Diversity in production is helpful in other respects too. One of the main challenges for UK industry is that energy costs are so high here. That’s especially clear when it comes to power, which is more expensive than in most other developed economies. Those high power costs are part of the reason why people have been so reluctant to build electric arc furnaces here before. They are really, really expensive to run.
It’s not clear those high power costs are about to ease, meaning if we’ve committed 100 per cent to electric arc steel then all of our grades of steel will be more expensive in future. In the absence of a carbon border adjustment, the temptation will be to import even more steel from dirty blast furnaces in China.
Finally, there’s the fact that electric arc steelmaking is hardly a new pathbreaking technology (nor, by the way, does it produce entirely carbon-neutral steel).
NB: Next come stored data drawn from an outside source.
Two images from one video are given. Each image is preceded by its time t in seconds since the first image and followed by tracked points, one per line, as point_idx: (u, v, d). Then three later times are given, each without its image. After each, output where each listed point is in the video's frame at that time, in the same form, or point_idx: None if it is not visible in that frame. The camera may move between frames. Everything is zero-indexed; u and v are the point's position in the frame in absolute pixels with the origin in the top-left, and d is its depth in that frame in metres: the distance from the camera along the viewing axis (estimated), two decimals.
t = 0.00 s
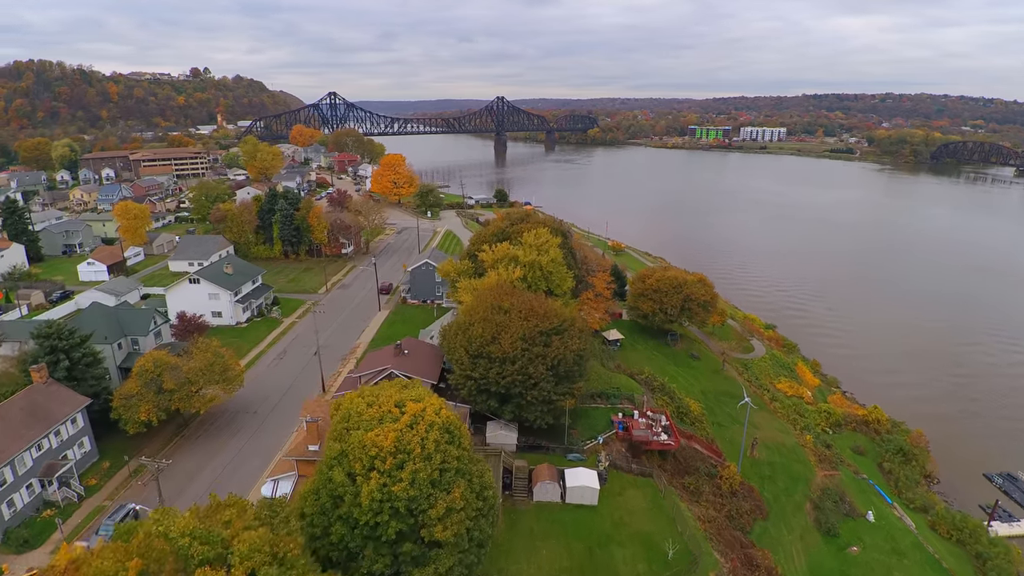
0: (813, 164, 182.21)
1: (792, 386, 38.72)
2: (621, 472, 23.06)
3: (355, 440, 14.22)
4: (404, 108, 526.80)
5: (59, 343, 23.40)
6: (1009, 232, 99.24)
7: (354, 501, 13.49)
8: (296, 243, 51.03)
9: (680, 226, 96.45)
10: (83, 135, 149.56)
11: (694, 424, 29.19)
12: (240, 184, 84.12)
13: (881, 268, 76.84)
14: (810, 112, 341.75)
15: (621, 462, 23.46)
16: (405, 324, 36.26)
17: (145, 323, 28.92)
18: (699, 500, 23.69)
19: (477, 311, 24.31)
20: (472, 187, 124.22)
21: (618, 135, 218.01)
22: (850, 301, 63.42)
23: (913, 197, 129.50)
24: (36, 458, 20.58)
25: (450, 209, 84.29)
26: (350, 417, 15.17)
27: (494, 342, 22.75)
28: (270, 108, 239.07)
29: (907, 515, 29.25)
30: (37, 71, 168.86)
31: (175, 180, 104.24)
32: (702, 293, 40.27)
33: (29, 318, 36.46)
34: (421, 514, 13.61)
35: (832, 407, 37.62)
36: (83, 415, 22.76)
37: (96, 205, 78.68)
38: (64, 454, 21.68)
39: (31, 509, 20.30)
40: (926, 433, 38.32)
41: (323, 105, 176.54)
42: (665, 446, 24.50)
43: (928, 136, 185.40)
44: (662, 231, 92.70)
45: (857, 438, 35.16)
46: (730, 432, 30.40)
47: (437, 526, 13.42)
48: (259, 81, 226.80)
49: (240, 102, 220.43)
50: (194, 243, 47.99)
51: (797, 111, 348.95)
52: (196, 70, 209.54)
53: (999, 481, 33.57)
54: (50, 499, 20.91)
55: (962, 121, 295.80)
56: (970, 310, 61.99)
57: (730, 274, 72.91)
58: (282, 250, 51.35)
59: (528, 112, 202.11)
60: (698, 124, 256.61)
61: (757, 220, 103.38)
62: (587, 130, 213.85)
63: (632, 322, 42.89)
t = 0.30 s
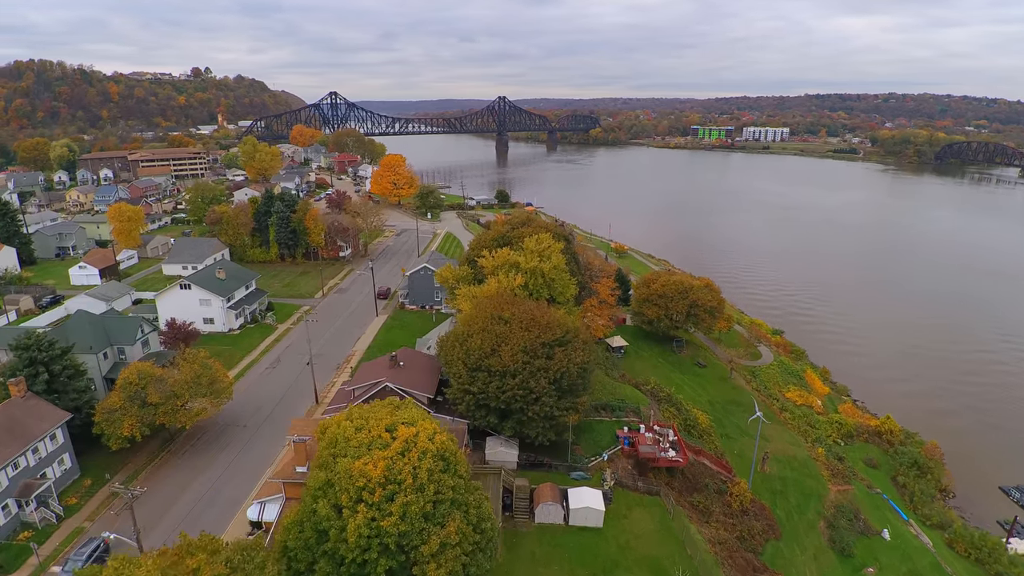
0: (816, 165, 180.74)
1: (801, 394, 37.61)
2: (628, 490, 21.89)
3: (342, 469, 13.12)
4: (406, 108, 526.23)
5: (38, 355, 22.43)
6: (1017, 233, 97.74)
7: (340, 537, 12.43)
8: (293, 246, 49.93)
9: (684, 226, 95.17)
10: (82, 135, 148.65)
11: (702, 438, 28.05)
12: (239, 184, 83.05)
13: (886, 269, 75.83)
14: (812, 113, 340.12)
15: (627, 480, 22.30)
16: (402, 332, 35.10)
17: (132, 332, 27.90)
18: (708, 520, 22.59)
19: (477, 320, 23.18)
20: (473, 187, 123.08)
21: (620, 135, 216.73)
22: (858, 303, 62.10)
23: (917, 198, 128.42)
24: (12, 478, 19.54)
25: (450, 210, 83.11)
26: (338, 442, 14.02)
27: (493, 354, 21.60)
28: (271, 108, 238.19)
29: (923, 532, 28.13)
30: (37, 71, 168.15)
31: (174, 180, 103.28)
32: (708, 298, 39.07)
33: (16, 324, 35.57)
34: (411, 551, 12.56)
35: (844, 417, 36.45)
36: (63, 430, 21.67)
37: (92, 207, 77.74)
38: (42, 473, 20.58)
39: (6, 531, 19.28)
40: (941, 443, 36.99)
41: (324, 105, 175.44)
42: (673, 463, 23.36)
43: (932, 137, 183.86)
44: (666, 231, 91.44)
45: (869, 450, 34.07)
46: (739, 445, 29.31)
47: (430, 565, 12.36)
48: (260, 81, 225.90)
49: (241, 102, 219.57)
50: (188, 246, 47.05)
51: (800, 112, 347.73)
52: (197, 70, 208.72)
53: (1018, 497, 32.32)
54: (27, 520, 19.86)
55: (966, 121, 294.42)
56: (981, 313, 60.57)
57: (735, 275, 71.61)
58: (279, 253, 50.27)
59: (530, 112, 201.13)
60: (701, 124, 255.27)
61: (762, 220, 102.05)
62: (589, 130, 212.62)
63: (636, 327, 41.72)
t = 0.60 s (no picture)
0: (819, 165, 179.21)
1: (810, 403, 36.51)
2: (634, 511, 20.74)
3: (326, 502, 12.07)
4: (408, 108, 525.29)
5: (16, 368, 21.43)
6: None
7: None
8: (289, 249, 48.89)
9: (688, 227, 93.87)
10: (82, 135, 147.70)
11: (711, 452, 26.91)
12: (237, 186, 81.99)
13: (888, 268, 74.86)
14: (815, 113, 338.39)
15: (633, 499, 21.16)
16: (400, 340, 34.03)
17: (117, 341, 26.94)
18: (719, 542, 21.52)
19: (476, 331, 22.09)
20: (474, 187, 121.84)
21: (622, 135, 215.43)
22: (866, 305, 60.77)
23: (921, 198, 127.19)
24: None
25: (451, 211, 81.99)
26: (323, 473, 13.02)
27: (492, 368, 20.49)
28: (272, 108, 237.22)
29: (940, 551, 26.97)
30: (37, 71, 167.33)
31: (173, 181, 102.26)
32: (714, 304, 37.96)
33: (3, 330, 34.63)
34: None
35: (855, 428, 35.28)
36: (41, 447, 20.59)
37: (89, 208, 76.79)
38: (18, 493, 19.51)
39: None
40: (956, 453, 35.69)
41: (324, 105, 174.21)
42: (681, 481, 22.26)
43: (936, 137, 182.32)
44: (669, 232, 90.20)
45: (882, 463, 32.92)
46: (749, 459, 28.22)
47: None
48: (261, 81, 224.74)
49: (242, 102, 218.67)
50: (181, 249, 46.11)
51: (802, 112, 346.21)
52: (197, 70, 207.84)
53: None
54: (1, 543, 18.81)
55: (969, 121, 292.71)
56: (990, 315, 59.30)
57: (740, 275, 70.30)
58: (274, 256, 49.20)
59: (531, 112, 200.07)
60: (703, 124, 253.88)
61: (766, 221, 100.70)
62: (590, 130, 211.48)
63: (639, 333, 40.60)
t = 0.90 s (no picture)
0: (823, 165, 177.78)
1: (821, 413, 35.38)
2: (641, 533, 19.61)
3: (306, 542, 11.38)
4: (410, 108, 525.25)
5: None
6: None
7: None
8: (285, 252, 47.81)
9: (692, 228, 92.53)
10: (82, 135, 146.89)
11: (720, 467, 25.84)
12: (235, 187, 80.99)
13: (891, 268, 73.92)
14: (818, 113, 336.61)
15: (640, 521, 20.07)
16: (398, 347, 32.95)
17: (102, 351, 25.91)
18: (730, 565, 20.39)
19: (475, 342, 20.98)
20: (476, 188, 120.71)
21: (624, 136, 214.16)
22: (874, 308, 59.42)
23: (926, 199, 125.71)
24: None
25: (451, 213, 80.90)
26: (302, 507, 12.32)
27: (492, 383, 19.36)
28: (274, 108, 236.43)
29: (959, 571, 25.83)
30: (38, 71, 166.65)
31: (171, 181, 101.35)
32: (722, 309, 36.69)
33: None
34: None
35: (867, 439, 34.16)
36: (18, 466, 19.45)
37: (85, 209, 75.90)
38: None
39: None
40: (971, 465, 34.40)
41: (325, 104, 172.93)
42: (691, 502, 21.10)
43: (940, 137, 180.74)
44: (673, 233, 88.90)
45: (896, 476, 31.85)
46: (760, 474, 27.14)
47: None
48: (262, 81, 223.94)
49: (243, 102, 217.85)
50: (175, 252, 45.18)
51: (805, 111, 345.14)
52: (199, 70, 207.10)
53: None
54: None
55: (973, 121, 291.23)
56: (1001, 318, 57.94)
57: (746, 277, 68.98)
58: (271, 259, 48.08)
59: (533, 112, 199.03)
60: (706, 124, 252.59)
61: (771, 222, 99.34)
62: (593, 130, 210.37)
63: (644, 339, 39.50)
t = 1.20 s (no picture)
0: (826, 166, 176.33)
1: (831, 423, 34.29)
2: (649, 559, 18.47)
3: None
4: (412, 108, 524.66)
5: None
6: None
7: None
8: (281, 255, 46.71)
9: (696, 228, 91.13)
10: (81, 135, 145.85)
11: (730, 484, 24.69)
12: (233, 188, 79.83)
13: (899, 270, 72.38)
14: (821, 112, 334.89)
15: (648, 545, 18.92)
16: (394, 355, 31.80)
17: (86, 362, 24.85)
18: None
19: (473, 355, 19.88)
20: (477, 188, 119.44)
21: (626, 136, 212.81)
22: (882, 310, 58.02)
23: (931, 200, 124.21)
24: None
25: (452, 214, 79.74)
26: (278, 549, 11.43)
27: (490, 399, 18.23)
28: (275, 108, 235.63)
29: None
30: (38, 70, 165.89)
31: (170, 182, 100.39)
32: (729, 316, 35.53)
33: None
34: None
35: (880, 451, 33.00)
36: None
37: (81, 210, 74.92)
38: None
39: None
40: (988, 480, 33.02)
41: (325, 104, 171.55)
42: (702, 524, 19.93)
43: (945, 137, 179.07)
44: (676, 234, 87.54)
45: (911, 490, 30.71)
46: (770, 491, 25.97)
47: None
48: (263, 81, 223.07)
49: (244, 102, 216.93)
50: (169, 256, 44.27)
51: (806, 112, 344.01)
52: (200, 70, 206.36)
53: None
54: None
55: (977, 121, 289.75)
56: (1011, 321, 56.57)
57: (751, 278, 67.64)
58: (266, 263, 46.96)
59: (535, 112, 197.95)
60: (708, 125, 251.32)
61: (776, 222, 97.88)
62: (594, 130, 209.11)
63: (649, 346, 38.40)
The really exciting work on decarbonisation in steel is occurring in countries like Sweden, where they are investing in hydrogen DRI plants, and in the US, where they are working on technology which could use electrolysis to produce virgin steel, much as it’s used to produce aluminium today.
Now there are still enormous hurdles for these technologies to overcome. Even so, it’s quite striking that Britain, the country which invented modern steelmaking, is essentially committing itself to a mature model of steelmaking which is many decades old. In a parallel universe, Tata could have accompanied its electric arc furnace with another plant making direct reduced iron (indeed, this is what unions are urging it to do). British Steel at Scunthorpe could be engaging with the nearby hubs to become a genuine contender in making carbon capture work.
For me, the most depressing thing about what’s happening here isn’t the complaints you mostly hear about our steel strategy - that we are becoming more dependent on imports or consigning ourselves to steelmaking technology which cannot produce all grades. As you’ve read above, neither of those complaints truly stack up.
No, the most depressing thing is that the country of Darby and Bessemer, the country which invented the Industrial Revolution, seems to lack the imagination and ambition to participate in the next one.
Interesting as always. Learned a new word: psephology - the statistical study of elections and trends in voting
re 'specialist steels', there used to be story about salvaging the German fleet from Scapa Flow for 'pre-radioactive' steel. Did that have any reality, and is there any relevance? (The coming election seems to have altered the timing for a lot of people ... the future arrives early ... am looking forward to more when your day job allows.)